§ Goal of the exercise: All the entries need to be duplicated exactly, with the pictures omitted.

[Revision comparison data]
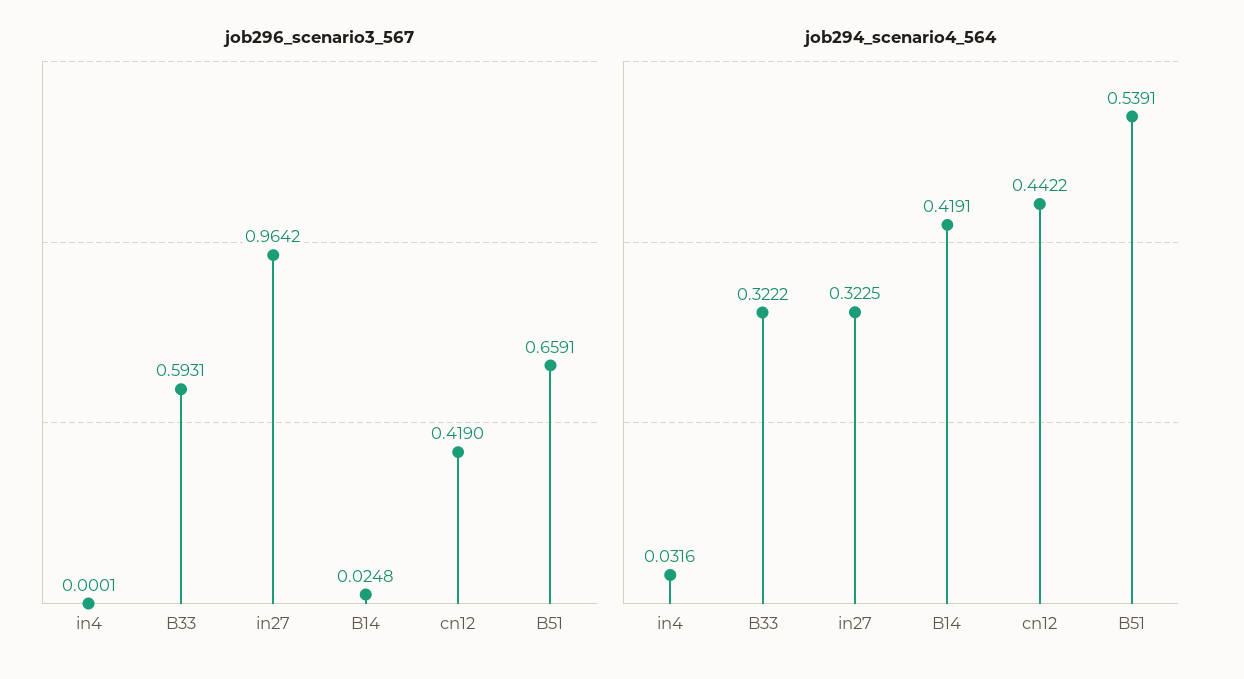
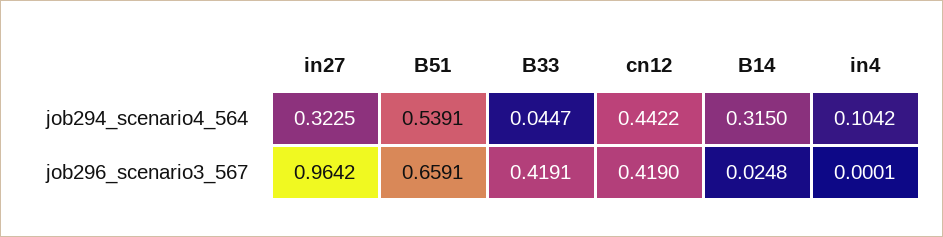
  {
    "job296_scenario3_567": {
      "in4": 0.0001,
-     "B33": 0.5931,
+     "B33": 0.4191,
      "in27": 0.9642,
      "B14": 0.0248,
      "cn12": 0.419,
      "B51": 0.6591
    },
    "job294_scenario4_564": {
-     "in4": 0.0316,
+     "in4": 0.1042,
-     "B33": 0.3222,
+     "B33": 0.0447,
      "in27": 0.3225,
-     "B14": 0.4191,
+     "B14": 0.315,
      "cn12": 0.4422,
      "B51": 0.5391
    }
  }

§ Exercise result:
  {
    "job296_scenario3_567": {
      "in4": 0.0001,
-     "B33": 0.5931,
+     "B33": 0.4191,
      "in27": 0.9642,
      "B14": 0.0248,
      "cn12": 0.419,
      "B51": 0.6591
    },
    "job294_scenario4_564": {
-     "in4": 0.0316,
+     "in4": 0.1042,
-     "B33": 0.3222,
+     "B33": 0.0447,
      "in27": 0.3225,
-     "B14": 0.4191,
+     "B14": 0.315,
      "cn12": 0.4422,
      "B51": 0.5391
    }
  }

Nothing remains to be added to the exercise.